Assigned task:
Write out the data again exactly, skipping every picture.

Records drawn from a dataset
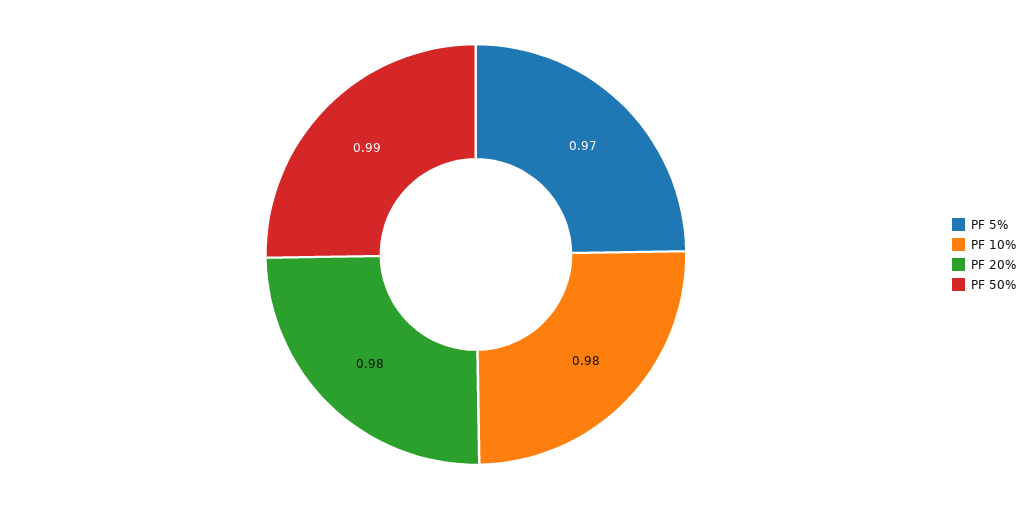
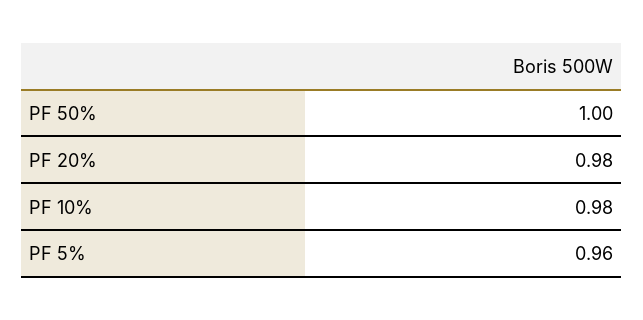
PF 5%: 0.97 -> 0.96
PF 50%: 0.99 -> 1

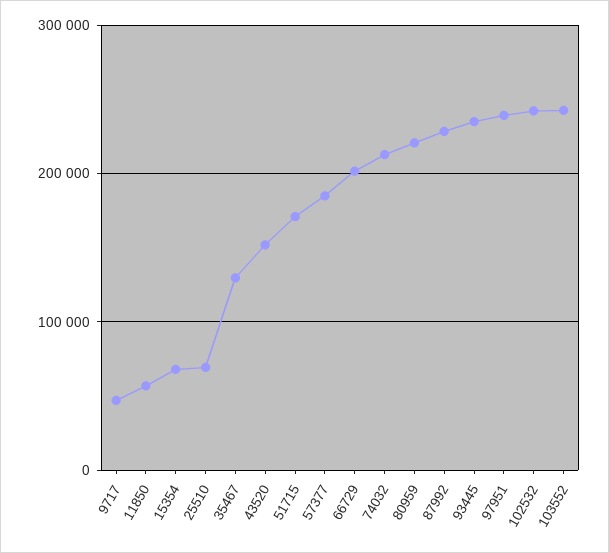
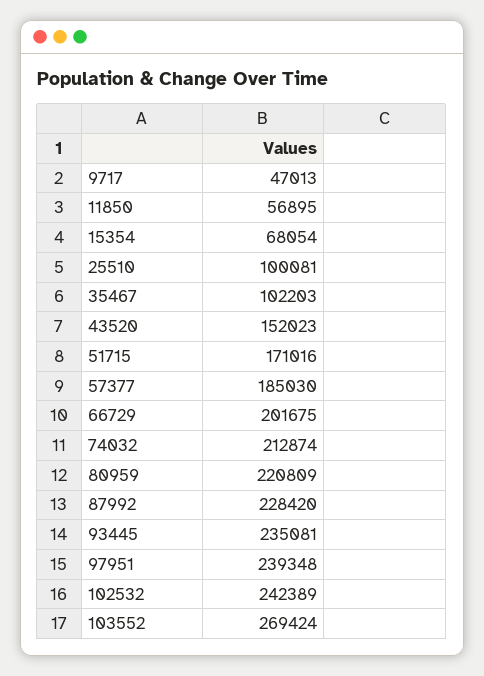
25510: 70000 -> 100081
35467: 130000 -> 102203
103552: 240000 -> 269424

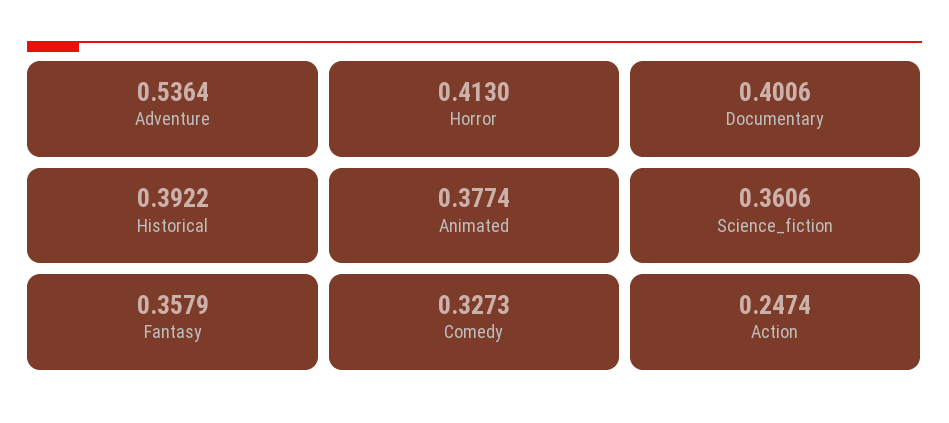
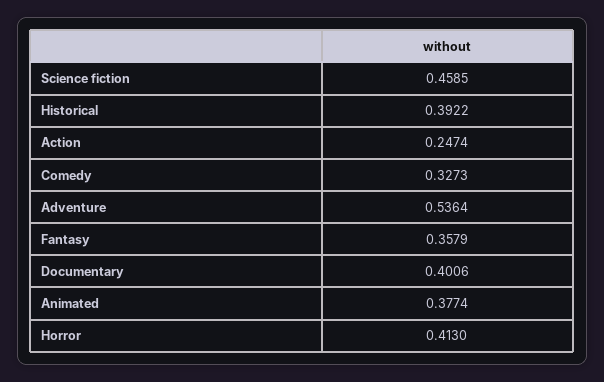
Science_fiction: 0.3606 -> 0.4585

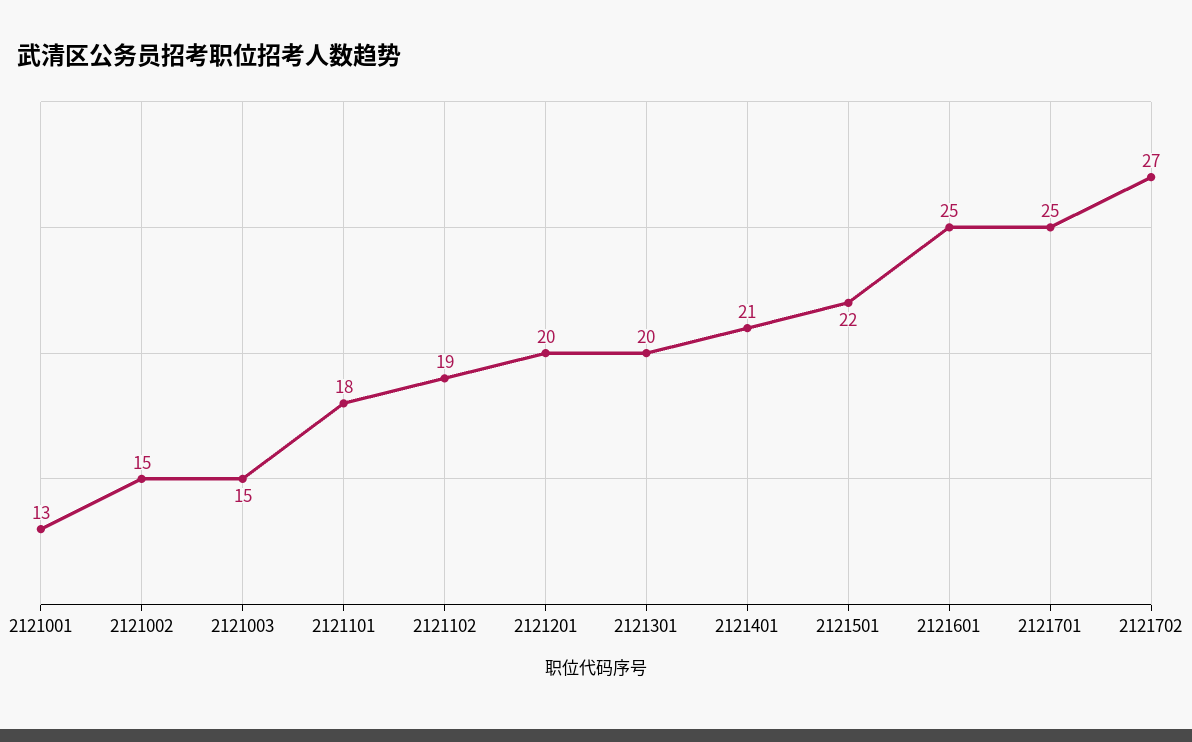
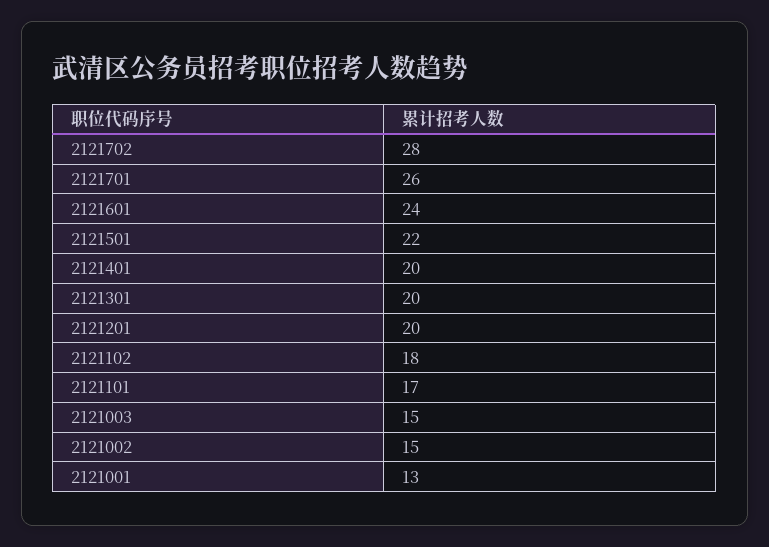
2121101: 18 -> 17
2121102: 19 -> 18
2121401: 21 -> 20
2121601: 25 -> 24
2121701: 25 -> 26
2121702: 27 -> 28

Reply to the exercise:
PF 5%: 0.97 -> 0.96
PF 50%: 0.99 -> 1

25510: 70000 -> 100081
35467: 130000 -> 102203
103552: 240000 -> 269424

Science_fiction: 0.3606 -> 0.4585

2121101: 18 -> 17
2121102: 19 -> 18
2121401: 21 -> 20
2121601: 25 -> 24
2121701: 25 -> 26
2121702: 27 -> 28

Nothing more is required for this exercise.